A number of skin care companies offer highly concentrated stabilized vitamin C products, which (at least in theory) are supposed to be consistently effective. However, these products are usually quite expensive. Furthermore, even stabilized vitamin C products may be at least somewhat degraded by the time you use them. Interestingly, some manufacturers add coloring to their vitamin C products, in which case it becomes hard to spot advanced vitamin C degradation. Whatever the motives for adding color may be, we recommend avoiding vitamin C products that aren't colorless or white. When selecting a vitamin C product it is important to pick a trustworthy source and be careful about the expiration date and proper storage.
If you are willing to invest a bit of extra time, you can easily make a vitamin C gel or serum on your own.
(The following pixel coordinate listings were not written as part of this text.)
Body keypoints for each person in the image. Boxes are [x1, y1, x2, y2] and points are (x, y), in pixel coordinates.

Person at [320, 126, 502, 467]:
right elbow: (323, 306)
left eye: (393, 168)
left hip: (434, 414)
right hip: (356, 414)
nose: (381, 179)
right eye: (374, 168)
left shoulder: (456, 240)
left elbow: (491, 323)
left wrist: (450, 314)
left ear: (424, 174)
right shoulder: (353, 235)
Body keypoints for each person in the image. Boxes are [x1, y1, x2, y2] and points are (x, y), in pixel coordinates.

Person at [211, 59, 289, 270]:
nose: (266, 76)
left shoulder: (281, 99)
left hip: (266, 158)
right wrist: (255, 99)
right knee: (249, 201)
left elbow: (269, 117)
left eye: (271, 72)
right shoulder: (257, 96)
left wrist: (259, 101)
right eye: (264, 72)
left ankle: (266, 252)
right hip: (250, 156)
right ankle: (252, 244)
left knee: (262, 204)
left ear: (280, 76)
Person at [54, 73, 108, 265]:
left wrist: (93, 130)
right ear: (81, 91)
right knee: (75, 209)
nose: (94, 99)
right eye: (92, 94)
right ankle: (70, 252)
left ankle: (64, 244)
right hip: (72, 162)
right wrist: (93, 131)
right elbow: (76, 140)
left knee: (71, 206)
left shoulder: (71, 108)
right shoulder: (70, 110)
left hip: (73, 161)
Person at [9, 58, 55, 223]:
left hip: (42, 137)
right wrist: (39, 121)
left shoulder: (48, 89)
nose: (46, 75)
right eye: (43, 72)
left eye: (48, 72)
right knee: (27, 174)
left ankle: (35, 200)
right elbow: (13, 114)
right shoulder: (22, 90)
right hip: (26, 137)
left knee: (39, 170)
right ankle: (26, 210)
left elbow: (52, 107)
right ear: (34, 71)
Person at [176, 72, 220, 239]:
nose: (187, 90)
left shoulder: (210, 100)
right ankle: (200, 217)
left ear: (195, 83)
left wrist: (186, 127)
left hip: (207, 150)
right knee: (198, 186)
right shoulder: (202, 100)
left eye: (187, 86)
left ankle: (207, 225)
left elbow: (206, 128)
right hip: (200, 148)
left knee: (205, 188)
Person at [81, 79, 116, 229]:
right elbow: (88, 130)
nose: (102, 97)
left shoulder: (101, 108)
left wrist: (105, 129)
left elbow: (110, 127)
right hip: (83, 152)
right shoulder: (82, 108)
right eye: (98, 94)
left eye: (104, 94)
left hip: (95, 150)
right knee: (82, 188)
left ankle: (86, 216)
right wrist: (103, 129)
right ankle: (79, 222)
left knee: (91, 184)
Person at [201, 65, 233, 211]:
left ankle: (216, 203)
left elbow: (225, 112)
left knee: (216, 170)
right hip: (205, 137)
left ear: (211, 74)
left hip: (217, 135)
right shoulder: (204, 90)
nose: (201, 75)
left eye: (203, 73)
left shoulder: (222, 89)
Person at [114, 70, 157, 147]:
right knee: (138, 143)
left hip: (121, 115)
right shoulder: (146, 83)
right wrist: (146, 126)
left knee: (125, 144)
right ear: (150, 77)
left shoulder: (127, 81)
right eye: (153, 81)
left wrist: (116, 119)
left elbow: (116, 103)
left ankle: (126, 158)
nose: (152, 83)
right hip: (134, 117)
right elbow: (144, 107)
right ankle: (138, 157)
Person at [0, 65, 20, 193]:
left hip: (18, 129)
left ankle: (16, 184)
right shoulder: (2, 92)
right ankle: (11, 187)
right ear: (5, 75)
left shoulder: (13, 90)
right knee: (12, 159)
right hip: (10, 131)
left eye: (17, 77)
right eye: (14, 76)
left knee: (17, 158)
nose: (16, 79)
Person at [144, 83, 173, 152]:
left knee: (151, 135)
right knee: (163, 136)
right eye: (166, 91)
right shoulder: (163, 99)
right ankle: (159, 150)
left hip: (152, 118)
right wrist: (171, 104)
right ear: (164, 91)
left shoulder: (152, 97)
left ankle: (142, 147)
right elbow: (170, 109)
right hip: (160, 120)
That way you ensure both freshness and potency - not to mention substantial cost savings. (For more information on making your own skin care, including vitamin C formulations, see our article Do-It-Yourself Anti-Aging Skin Care.)
Even when using an optimal formulation, not everyone will respond to vitamin C treatments. About 50% of people show noticeable benefits. The chances are improved when vitamin C is a part of a comprehensive regimen to rebuild collagen in your skin. (See our article on collagen.) Also, people who do not respond to conventional vitamin C products may respond to its derivatives, such as magnesium ascorbyl phosphate, ascorbyl palmitate and others. These vitamin C cousins not only boost collagen synthesis but also are more stable and less irritating. (See our article on vitamin C derivatives.)
Finally, keep in mind that taking large amounts of vitamin C (or its derivatives) orally is of little benefit for reducing wrinkles because you cannot obtain high enough concentration of vitamin C in the skin to increase collagen production.